How to calculate Euclidean distance in Python

Euclidean distance measures the straight-line distance between two points. In Python, you can calculate this fundamental metric for data analysis, machine learning, and scientific computing applications.

In this article, we'll cover several techniques to compute this distance. You'll find practical tips, explore real-world applications, and get advice to debug your code effectively.

Basic calculation with the Pythagorean formula

import math

point1 = (1, 2)
point2 = (4, 6)
distance = math.sqrt((point2[0] - point1[0])**2 + (point2[1] - point1[1])**2)
print(f"Euclidean distance: {distance}")--OUTPUT--Euclidean distance: 5.0

This approach translates the Pythagorean formula directly into Python code. You're essentially calculating the length of the hypotenuse of a right triangle formed by the two points.

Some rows
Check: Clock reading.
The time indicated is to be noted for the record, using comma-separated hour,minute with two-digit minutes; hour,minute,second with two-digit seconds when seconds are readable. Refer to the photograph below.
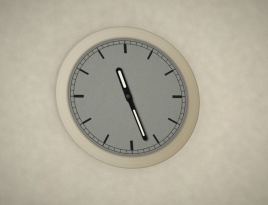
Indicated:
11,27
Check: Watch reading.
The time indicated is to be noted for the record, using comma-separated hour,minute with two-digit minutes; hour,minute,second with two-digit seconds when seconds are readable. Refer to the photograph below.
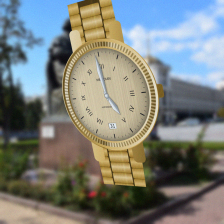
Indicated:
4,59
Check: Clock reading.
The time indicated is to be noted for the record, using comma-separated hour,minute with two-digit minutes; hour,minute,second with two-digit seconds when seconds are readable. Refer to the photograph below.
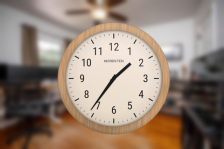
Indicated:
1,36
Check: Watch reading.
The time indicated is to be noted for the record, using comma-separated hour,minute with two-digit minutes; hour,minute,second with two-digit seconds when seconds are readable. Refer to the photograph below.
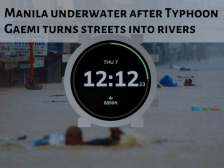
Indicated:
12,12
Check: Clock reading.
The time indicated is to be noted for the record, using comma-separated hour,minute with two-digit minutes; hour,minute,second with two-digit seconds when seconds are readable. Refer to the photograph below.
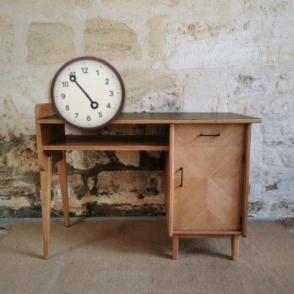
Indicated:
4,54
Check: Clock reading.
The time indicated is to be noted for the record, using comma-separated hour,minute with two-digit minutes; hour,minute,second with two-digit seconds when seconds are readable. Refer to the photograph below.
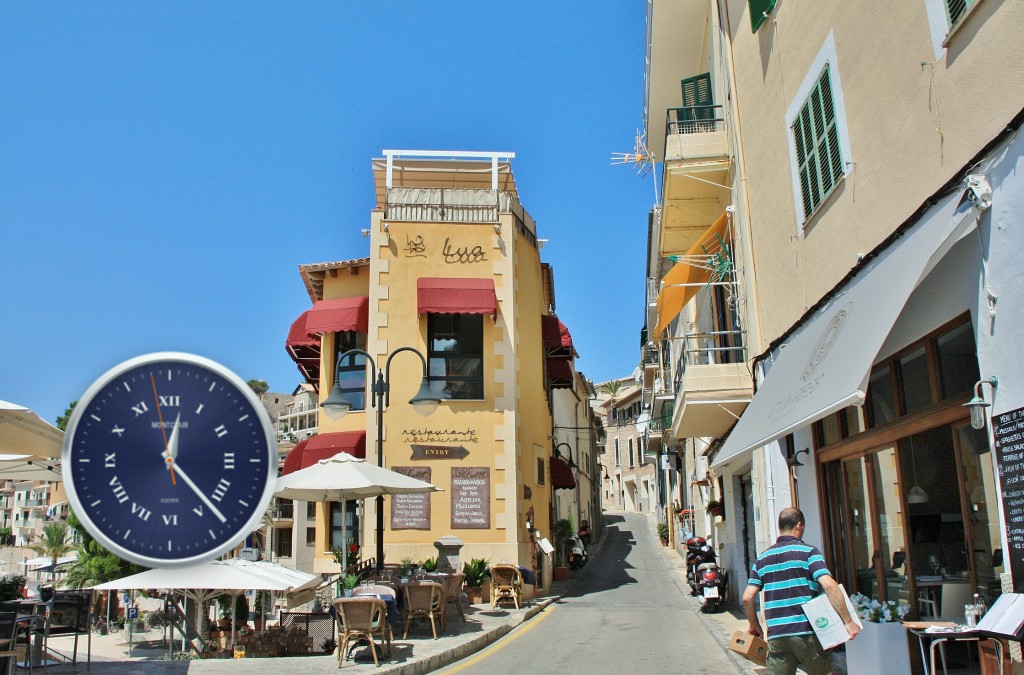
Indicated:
---
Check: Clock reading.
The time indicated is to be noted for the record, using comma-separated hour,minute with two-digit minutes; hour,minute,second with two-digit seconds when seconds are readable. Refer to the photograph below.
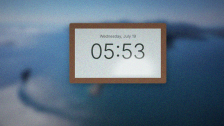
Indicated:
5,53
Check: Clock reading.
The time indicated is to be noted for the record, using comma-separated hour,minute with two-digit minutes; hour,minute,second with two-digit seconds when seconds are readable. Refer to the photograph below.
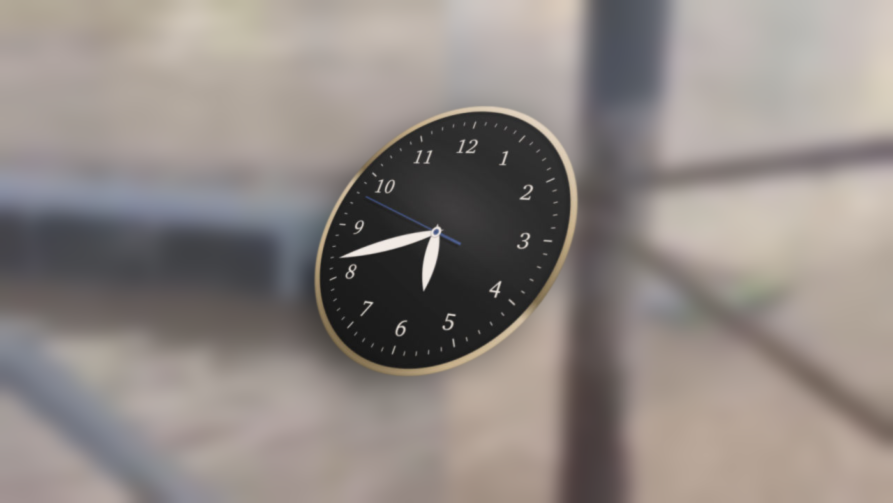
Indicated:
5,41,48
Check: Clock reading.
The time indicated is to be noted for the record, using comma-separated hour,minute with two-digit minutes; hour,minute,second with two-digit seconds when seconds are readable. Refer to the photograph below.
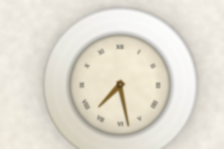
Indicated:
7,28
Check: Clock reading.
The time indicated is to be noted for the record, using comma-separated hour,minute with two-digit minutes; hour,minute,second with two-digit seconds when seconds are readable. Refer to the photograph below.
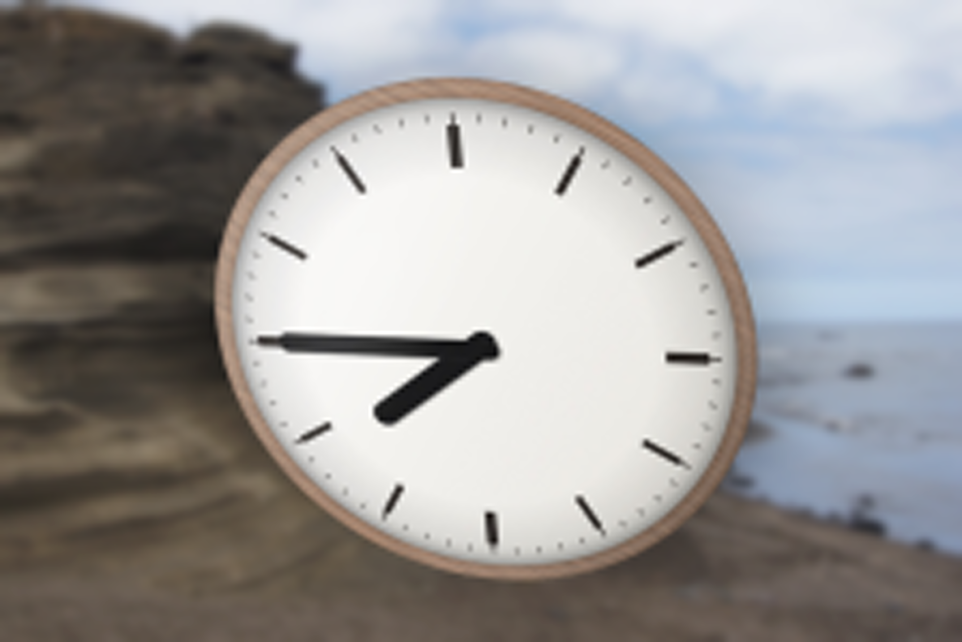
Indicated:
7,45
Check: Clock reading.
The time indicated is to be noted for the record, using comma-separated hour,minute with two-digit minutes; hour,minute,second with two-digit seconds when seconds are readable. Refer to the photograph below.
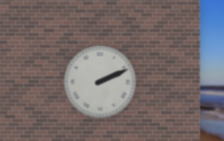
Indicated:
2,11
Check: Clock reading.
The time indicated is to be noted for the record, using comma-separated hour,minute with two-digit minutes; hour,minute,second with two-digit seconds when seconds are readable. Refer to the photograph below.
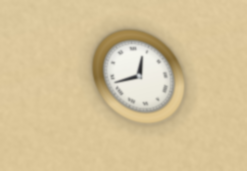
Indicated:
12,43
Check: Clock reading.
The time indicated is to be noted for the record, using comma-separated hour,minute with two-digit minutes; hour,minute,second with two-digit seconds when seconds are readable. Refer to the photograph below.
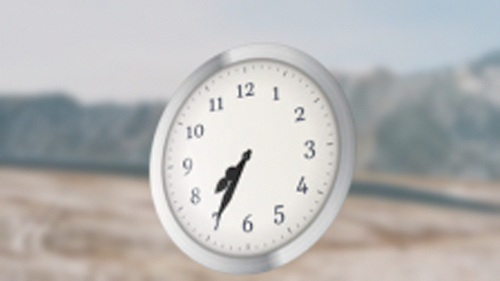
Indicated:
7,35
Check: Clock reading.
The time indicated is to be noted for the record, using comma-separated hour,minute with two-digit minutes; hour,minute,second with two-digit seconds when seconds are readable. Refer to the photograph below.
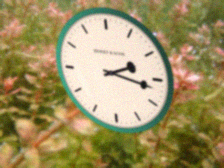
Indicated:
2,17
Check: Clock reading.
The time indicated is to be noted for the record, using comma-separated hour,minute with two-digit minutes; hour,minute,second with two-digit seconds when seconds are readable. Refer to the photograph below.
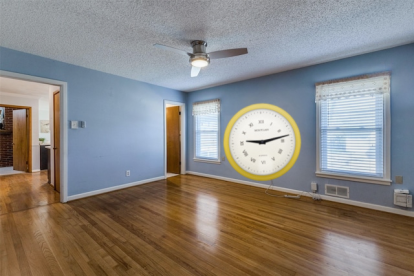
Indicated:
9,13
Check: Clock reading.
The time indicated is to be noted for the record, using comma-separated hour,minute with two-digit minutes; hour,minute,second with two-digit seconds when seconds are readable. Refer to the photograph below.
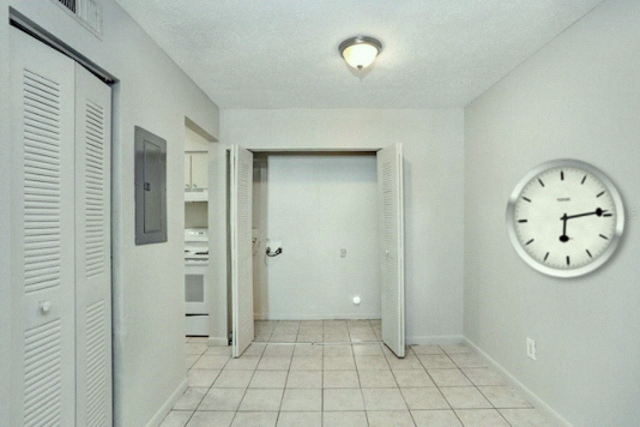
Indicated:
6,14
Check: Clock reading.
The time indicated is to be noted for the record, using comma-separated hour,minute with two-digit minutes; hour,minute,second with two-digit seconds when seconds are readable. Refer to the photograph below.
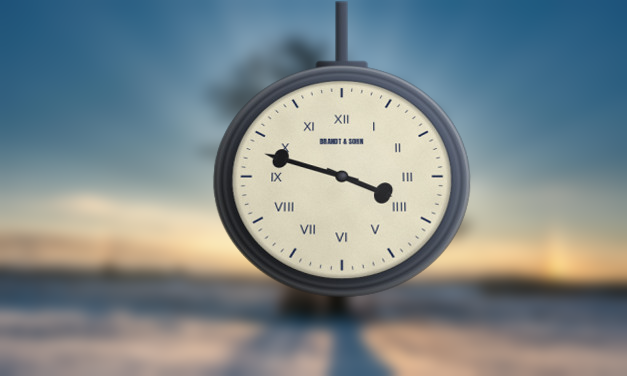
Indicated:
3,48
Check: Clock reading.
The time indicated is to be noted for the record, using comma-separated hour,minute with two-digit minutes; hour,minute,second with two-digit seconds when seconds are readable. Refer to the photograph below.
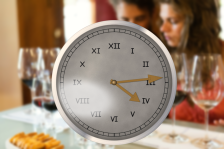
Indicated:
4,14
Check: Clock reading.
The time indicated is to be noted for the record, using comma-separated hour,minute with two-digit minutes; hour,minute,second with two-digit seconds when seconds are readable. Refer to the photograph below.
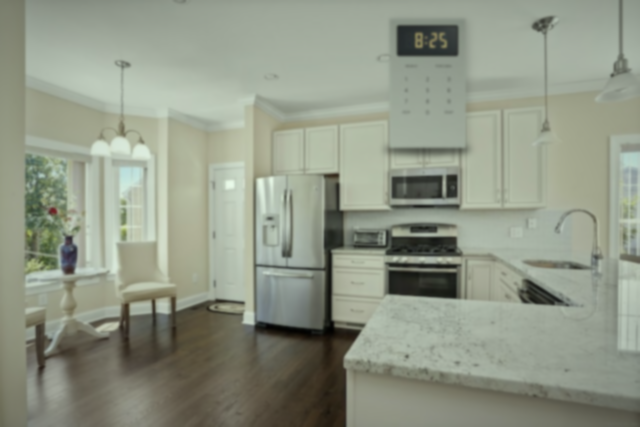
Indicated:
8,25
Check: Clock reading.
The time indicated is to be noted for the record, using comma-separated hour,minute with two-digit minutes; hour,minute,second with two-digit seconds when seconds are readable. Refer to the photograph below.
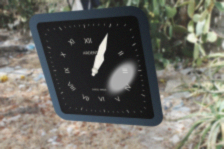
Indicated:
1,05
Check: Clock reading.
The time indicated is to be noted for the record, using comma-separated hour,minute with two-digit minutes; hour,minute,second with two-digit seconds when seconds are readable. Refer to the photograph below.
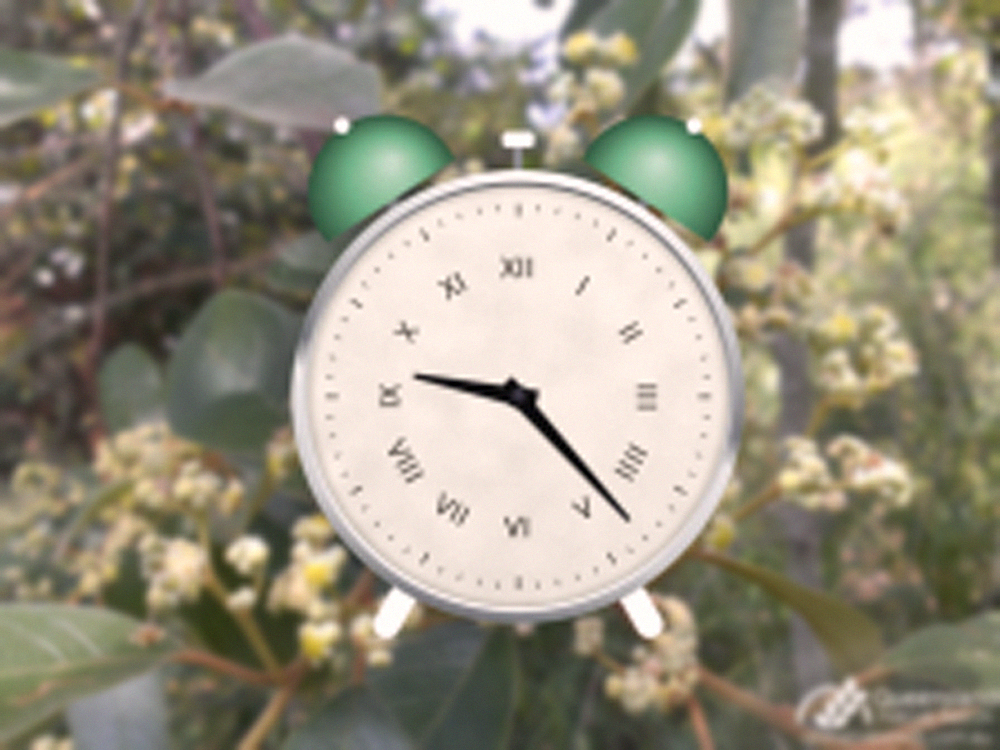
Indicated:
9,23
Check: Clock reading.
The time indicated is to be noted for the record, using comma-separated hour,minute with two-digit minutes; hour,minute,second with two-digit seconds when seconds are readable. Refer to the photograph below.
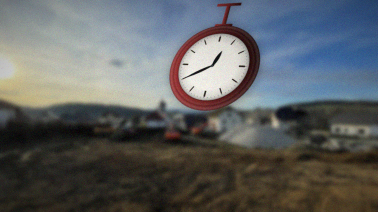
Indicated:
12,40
...
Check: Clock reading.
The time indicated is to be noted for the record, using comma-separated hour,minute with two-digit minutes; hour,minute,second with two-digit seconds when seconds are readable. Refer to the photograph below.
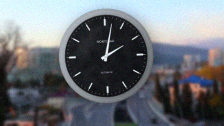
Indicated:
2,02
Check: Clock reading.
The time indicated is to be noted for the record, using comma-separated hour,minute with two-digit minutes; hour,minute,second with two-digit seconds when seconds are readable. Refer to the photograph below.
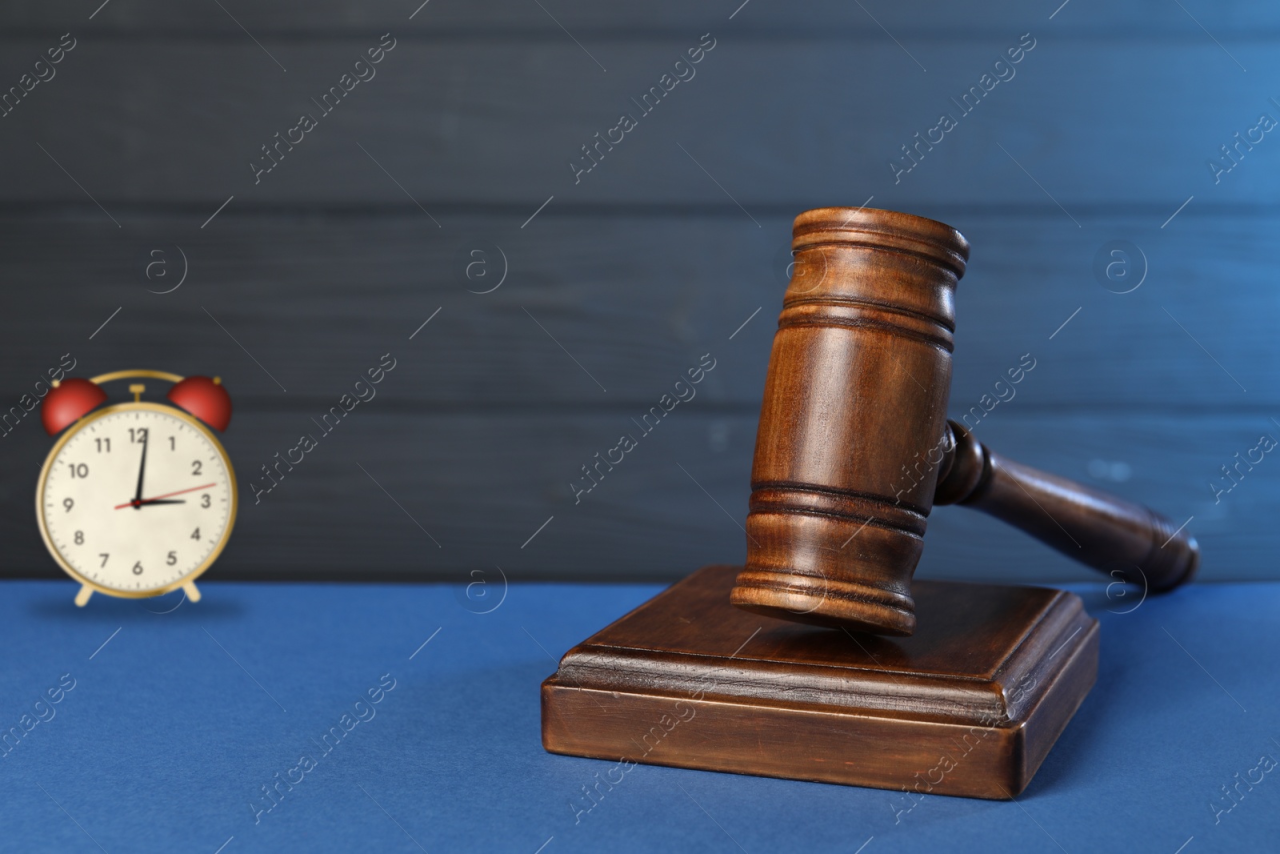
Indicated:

■ THE TASK ■
Repeat the part of the Euclidean distance article from "distance = math.sqrt((point2[0]" up to and including "the two points.". These rows are separate material and are not part of the text.

■ WRITTEN RESPONSE ■
distance = math.sqrt((point2[0] - point1[0])**2 + (point2[1] - point1[1])**2)
print(f"Euclidean distance: {distance}")--OUTPUT--Euclidean distance: 5.0

This approach translates the Pythagorean formula directly into Python code. You're essentially calculating the length of the hypotenuse of a right triangle formed by the two points.